WORK INSTRUCTION:
Copy the rows below word for word, starting at the very first line and ending with the line that contains "synergie, et dans". Include both end lines.

TASK MATERIAL:

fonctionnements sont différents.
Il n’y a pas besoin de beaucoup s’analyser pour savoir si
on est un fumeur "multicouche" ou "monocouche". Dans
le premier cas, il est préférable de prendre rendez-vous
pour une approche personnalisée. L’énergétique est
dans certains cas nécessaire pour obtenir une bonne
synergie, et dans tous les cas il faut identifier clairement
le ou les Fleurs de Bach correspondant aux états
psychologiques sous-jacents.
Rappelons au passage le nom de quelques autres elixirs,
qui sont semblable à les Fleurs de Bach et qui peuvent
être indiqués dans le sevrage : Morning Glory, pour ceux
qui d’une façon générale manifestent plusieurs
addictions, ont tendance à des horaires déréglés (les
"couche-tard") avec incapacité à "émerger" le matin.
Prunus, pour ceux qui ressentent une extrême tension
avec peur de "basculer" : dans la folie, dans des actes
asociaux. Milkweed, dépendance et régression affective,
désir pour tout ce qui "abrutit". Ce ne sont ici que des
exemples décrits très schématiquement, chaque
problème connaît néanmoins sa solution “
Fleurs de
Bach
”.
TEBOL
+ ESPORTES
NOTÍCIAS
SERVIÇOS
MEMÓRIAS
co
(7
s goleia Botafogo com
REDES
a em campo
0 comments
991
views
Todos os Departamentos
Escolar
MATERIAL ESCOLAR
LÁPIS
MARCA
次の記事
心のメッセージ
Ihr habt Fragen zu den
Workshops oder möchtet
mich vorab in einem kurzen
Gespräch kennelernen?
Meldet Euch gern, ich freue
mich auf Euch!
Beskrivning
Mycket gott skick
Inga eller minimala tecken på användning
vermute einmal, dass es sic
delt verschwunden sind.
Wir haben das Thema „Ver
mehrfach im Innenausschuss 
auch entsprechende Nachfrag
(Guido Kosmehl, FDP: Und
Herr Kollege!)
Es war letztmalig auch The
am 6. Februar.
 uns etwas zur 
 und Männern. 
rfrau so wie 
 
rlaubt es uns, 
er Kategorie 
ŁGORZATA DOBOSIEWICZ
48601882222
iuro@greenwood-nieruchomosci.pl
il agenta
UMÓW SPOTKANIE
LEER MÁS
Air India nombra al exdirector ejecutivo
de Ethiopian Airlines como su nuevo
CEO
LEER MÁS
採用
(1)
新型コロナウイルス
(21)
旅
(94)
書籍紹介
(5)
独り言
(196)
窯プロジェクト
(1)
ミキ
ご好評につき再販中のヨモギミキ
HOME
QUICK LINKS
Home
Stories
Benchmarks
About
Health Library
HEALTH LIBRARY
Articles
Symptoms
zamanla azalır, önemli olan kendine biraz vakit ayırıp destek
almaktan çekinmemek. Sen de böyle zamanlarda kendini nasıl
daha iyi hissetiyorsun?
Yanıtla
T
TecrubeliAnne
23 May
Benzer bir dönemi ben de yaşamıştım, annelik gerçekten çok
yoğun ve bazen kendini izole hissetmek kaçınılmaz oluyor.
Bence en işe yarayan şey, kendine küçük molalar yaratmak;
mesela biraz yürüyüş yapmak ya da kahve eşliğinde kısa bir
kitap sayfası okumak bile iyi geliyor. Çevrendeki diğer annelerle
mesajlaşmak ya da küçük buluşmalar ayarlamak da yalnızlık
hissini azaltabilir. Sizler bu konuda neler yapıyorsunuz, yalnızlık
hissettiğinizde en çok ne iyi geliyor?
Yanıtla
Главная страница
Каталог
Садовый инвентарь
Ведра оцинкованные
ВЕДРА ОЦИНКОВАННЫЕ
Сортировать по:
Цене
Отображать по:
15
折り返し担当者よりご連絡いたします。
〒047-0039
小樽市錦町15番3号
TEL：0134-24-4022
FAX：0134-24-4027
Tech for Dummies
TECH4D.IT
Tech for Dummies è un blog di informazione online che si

FINAL ANSWER:
fonctionnements sont différents.
Il n’y a pas besoin de beaucoup s’analyser pour savoir si
on est un fumeur "multicouche" ou "monocouche". Dans
le premier cas, il est préférable de prendre rendez-vous
pour une approche personnalisée. L’énergétique est
dans certains cas nécessaire pour obtenir une bonne
synergie, et dans tous les cas il faut identifier clairement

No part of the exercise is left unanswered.